Stored items
==*==

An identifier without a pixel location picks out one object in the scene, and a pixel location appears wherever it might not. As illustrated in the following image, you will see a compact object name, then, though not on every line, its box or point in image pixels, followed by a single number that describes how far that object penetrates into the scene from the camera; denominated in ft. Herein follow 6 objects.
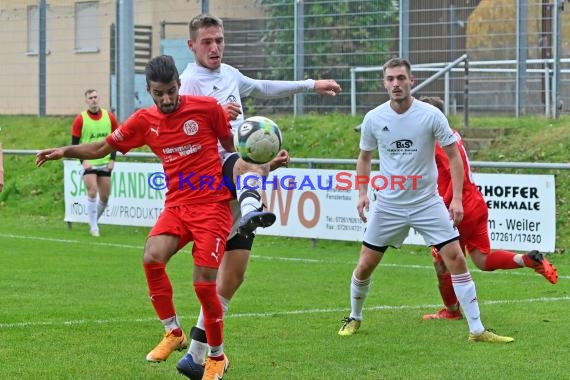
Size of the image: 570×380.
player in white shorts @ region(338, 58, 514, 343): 61.41
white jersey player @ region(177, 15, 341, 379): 50.96
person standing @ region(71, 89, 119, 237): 122.01
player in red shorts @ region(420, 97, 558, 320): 66.69
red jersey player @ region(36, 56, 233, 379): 49.88
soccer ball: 51.26
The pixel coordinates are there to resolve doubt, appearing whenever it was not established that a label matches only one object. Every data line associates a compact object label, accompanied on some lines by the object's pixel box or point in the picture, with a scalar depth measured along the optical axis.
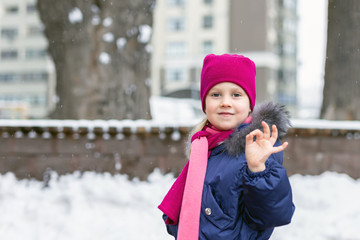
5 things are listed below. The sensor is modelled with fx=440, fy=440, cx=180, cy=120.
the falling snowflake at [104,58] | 5.10
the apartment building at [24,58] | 43.22
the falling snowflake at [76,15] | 5.05
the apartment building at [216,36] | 34.03
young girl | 1.61
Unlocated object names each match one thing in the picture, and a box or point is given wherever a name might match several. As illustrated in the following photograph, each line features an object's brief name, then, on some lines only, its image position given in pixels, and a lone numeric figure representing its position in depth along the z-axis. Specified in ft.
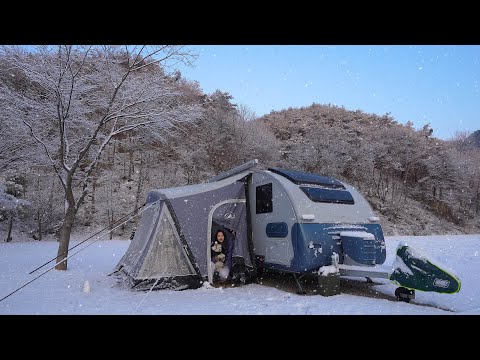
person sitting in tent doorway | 21.47
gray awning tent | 20.04
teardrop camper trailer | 19.13
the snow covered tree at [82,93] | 25.80
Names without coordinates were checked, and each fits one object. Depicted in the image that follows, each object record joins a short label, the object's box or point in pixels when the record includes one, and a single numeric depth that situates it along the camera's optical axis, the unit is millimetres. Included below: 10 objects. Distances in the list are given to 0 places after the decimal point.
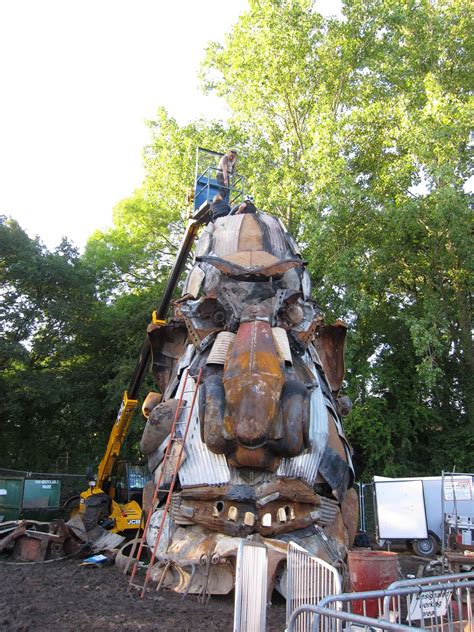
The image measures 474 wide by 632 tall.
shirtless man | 14453
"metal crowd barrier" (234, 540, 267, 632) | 5324
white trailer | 15961
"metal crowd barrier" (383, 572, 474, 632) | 4645
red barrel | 5918
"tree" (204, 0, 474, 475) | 20625
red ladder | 8312
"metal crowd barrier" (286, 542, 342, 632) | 4789
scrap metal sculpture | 7566
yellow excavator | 14891
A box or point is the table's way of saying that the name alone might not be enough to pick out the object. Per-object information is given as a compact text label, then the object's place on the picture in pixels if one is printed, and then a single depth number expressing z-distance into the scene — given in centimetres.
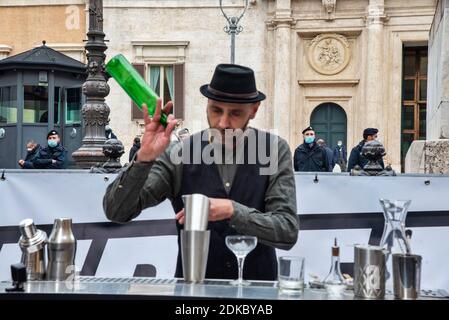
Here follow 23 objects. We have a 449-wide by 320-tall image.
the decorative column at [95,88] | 998
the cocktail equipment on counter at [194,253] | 268
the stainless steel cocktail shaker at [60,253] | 287
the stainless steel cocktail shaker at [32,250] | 286
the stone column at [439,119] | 739
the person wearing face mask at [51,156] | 1209
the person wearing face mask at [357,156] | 1207
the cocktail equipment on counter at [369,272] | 249
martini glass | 289
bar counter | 244
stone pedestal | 732
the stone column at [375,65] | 2656
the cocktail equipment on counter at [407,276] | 249
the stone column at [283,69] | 2722
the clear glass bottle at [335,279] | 262
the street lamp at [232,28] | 2184
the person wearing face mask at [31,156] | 1267
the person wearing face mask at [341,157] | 2077
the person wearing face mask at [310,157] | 1290
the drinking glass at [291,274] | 260
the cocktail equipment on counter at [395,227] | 267
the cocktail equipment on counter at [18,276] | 254
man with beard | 309
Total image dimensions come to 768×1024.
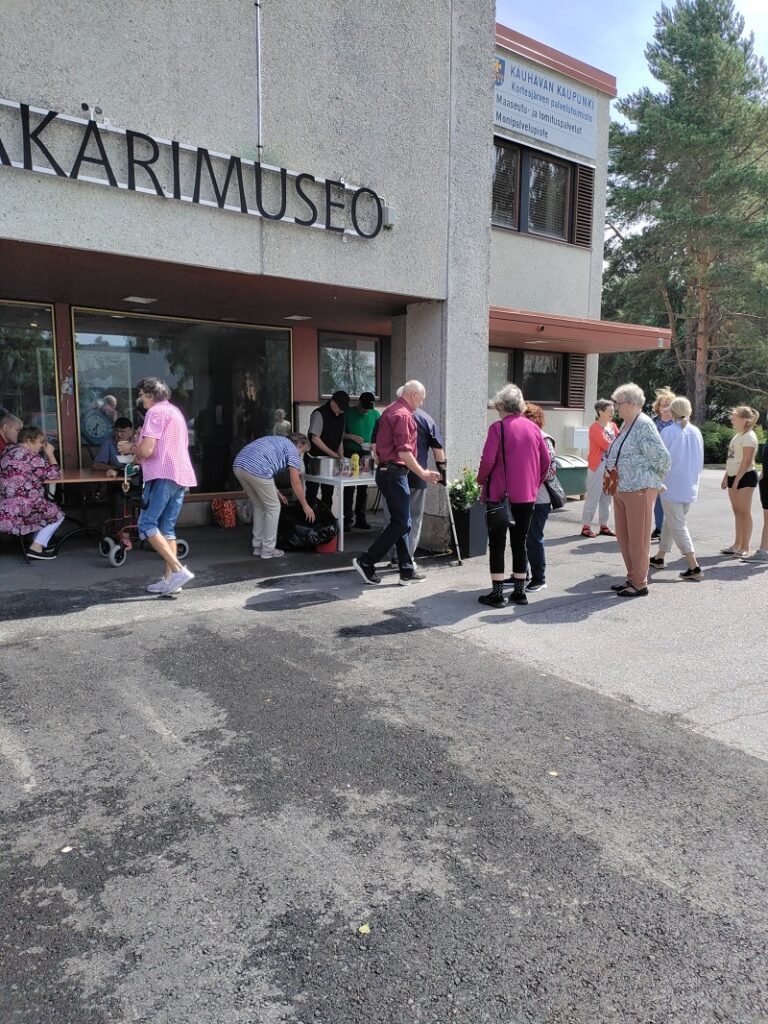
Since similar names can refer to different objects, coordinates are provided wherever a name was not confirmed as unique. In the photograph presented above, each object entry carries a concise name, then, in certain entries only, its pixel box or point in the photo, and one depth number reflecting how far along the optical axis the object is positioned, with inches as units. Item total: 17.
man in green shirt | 398.9
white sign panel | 474.6
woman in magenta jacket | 246.5
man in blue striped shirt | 309.1
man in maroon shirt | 264.1
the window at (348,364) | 456.1
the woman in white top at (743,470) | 323.6
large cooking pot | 351.3
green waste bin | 519.5
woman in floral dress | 303.6
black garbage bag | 332.5
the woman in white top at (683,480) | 290.2
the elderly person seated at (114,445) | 352.5
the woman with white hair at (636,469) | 250.7
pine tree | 1013.8
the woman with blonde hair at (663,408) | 331.3
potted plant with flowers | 318.0
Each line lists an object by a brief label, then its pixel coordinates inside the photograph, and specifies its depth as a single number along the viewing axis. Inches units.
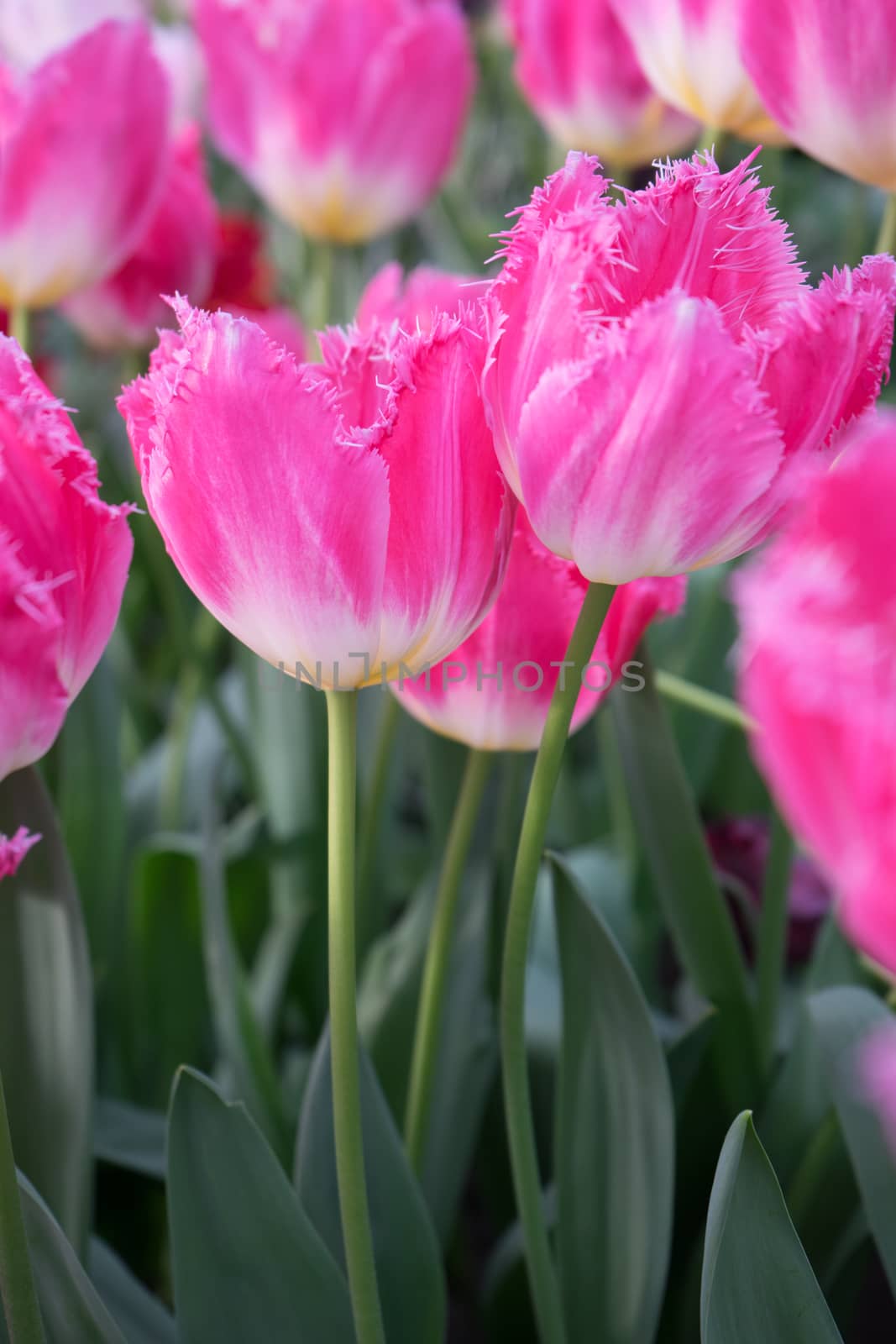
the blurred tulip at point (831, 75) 21.9
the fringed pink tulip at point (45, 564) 18.9
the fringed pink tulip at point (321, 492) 19.0
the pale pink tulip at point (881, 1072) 16.7
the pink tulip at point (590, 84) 34.3
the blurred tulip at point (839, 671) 16.4
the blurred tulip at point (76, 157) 26.2
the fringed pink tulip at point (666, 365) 18.6
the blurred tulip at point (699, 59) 23.8
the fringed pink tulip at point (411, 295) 25.5
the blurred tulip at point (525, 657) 21.7
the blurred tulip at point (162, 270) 39.2
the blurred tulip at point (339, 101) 34.1
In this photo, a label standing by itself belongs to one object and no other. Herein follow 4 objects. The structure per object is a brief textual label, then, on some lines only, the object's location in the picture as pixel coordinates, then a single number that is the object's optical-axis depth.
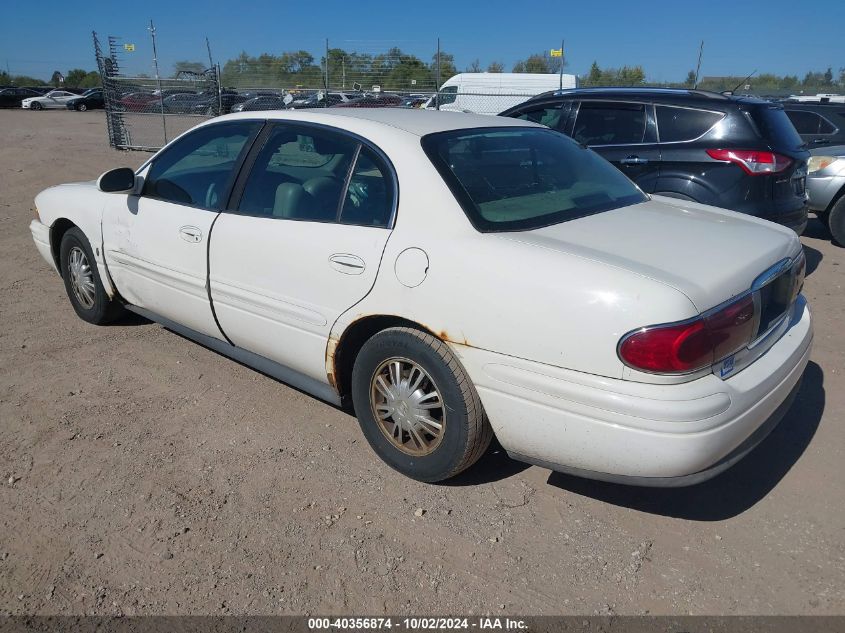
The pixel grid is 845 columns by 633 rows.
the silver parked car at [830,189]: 7.90
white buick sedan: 2.38
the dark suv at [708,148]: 5.70
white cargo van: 20.17
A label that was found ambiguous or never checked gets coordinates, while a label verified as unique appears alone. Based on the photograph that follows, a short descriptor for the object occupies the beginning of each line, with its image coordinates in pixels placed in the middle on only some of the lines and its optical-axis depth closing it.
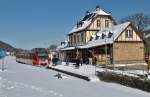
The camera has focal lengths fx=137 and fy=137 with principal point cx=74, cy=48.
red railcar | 22.58
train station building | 20.66
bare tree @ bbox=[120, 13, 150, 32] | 31.76
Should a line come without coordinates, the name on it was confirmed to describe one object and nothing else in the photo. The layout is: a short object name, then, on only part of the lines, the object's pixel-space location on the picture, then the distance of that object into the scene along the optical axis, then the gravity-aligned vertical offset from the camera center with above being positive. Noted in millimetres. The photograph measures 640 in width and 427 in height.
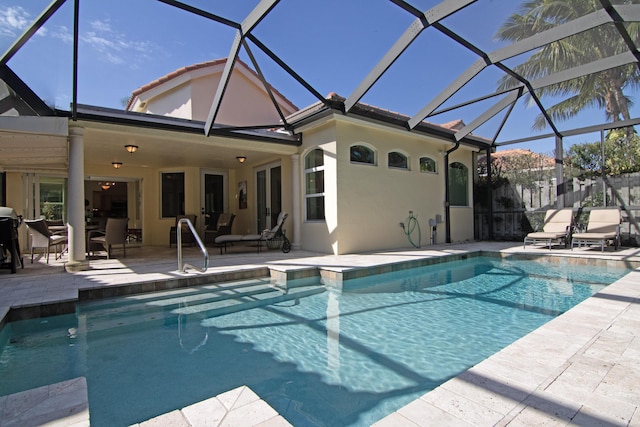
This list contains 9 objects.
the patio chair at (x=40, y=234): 7383 -177
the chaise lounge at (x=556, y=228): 9121 -328
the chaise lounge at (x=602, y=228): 8422 -334
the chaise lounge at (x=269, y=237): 8922 -395
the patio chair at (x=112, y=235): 7682 -249
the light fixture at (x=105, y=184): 14613 +1738
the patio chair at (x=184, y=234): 11023 -340
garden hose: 9992 -240
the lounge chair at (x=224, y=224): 10711 -50
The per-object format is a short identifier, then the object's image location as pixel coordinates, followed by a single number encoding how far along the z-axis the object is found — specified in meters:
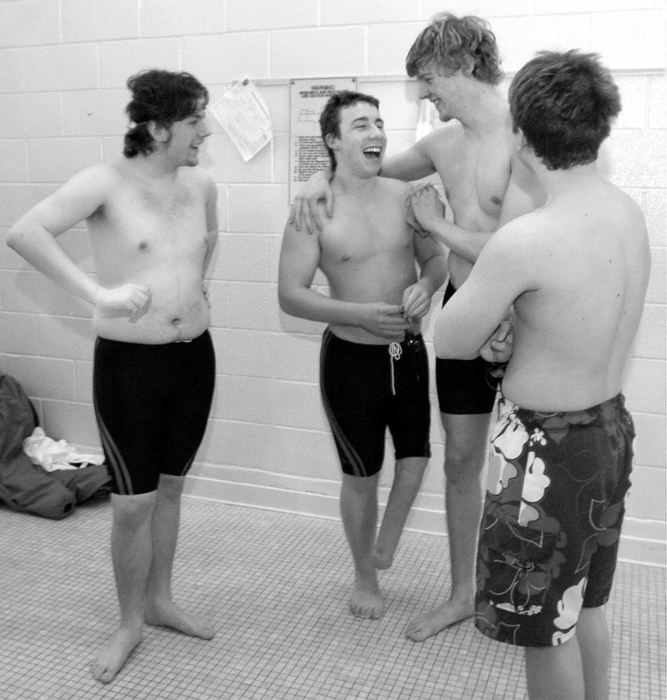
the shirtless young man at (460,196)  2.20
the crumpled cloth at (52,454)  3.48
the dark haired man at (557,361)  1.45
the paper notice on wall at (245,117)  3.17
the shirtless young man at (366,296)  2.38
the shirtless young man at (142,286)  2.13
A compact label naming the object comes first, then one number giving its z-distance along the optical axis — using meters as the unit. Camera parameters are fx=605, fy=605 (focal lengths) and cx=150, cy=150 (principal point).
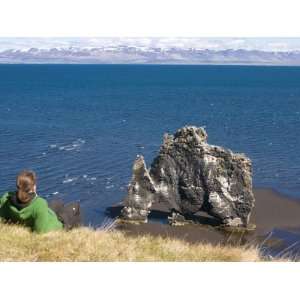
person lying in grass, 12.87
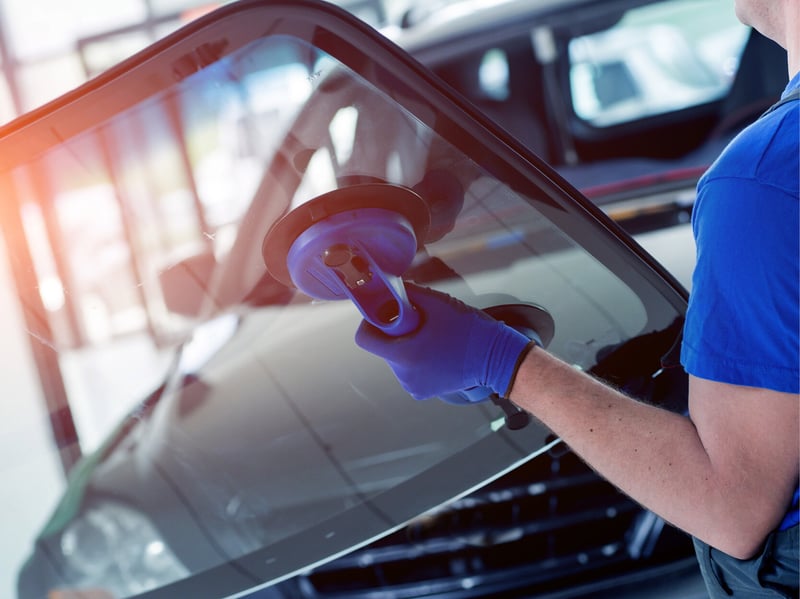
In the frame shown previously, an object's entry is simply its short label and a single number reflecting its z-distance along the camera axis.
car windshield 0.95
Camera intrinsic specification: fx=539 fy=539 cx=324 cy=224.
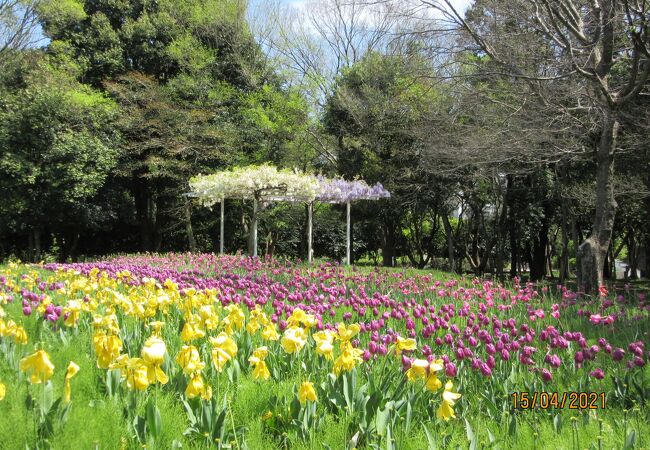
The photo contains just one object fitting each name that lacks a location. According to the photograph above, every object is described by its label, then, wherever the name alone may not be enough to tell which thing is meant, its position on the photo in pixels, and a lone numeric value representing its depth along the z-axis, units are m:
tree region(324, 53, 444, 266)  16.27
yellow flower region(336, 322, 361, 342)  2.29
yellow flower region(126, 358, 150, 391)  1.97
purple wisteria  13.02
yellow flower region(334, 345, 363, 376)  2.29
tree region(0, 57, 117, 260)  15.19
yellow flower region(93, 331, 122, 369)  2.19
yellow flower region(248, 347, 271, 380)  2.27
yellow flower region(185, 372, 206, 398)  2.01
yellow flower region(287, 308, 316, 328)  2.59
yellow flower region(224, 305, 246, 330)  2.84
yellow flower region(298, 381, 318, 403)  2.04
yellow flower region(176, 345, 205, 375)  2.09
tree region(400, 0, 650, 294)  6.16
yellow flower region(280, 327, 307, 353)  2.29
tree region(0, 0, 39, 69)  17.98
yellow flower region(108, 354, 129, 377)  2.01
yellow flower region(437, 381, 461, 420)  1.99
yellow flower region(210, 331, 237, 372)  2.17
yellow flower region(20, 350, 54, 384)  1.78
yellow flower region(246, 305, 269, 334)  2.86
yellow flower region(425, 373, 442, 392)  2.15
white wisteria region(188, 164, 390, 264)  11.88
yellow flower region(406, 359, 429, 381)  2.13
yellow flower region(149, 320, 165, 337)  2.55
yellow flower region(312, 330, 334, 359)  2.24
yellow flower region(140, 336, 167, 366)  1.85
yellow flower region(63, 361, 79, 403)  1.84
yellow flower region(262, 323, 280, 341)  2.62
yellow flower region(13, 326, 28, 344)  2.46
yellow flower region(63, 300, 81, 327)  2.85
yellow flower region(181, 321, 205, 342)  2.34
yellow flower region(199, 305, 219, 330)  2.81
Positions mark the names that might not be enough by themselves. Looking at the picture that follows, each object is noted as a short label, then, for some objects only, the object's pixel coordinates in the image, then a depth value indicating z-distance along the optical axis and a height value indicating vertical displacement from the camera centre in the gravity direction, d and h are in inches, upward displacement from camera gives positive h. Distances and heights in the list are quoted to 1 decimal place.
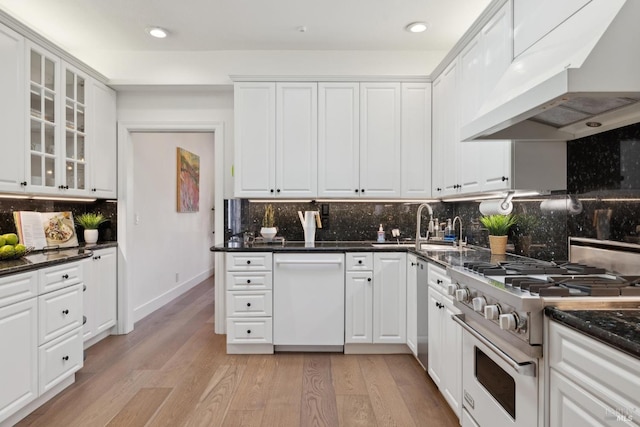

==*==

Instructions to follow - Among the entries above, take the lines from the one with "632) | 4645" through the one with "the cocktail equipment on counter at [407,276]" and retype them exactly, leaving out the pictures.

Written response -
"metal crowd barrier" (383, 572, 474, 632) | 4645
red barrel | 5918
"tree" (204, 0, 474, 475) | 20625
red ladder | 8312
"metal crowd barrier" (286, 542, 342, 632) | 4789
scrap metal sculpture | 7566
yellow excavator | 14891
A box or point is the table's way of saying that the name alone might not be enough to pick out the object. Per-object information is given as a compact text label, then the object's place on the picture in pixels if one is printed, and then a single depth number expressing z-distance into the scene — given in centimetres.
Here follow 23 objects. We have a 449-wide by 320-tall image.
the decorative column at [95,88] | 998
the cocktail equipment on counter at [194,253] | 268
the stainless steel cocktail shaker at [60,253] | 287
the stainless steel cocktail shaker at [32,250] | 286
the stone column at [439,119] | 739
the person wearing face mask at [51,156] | 1209
the person wearing face mask at [357,156] | 1207
the cocktail equipment on counter at [369,272] | 249
martini glass | 289
bar counter | 244
stone pedestal | 732
the stone column at [375,65] | 2656
the cocktail equipment on counter at [407,276] | 249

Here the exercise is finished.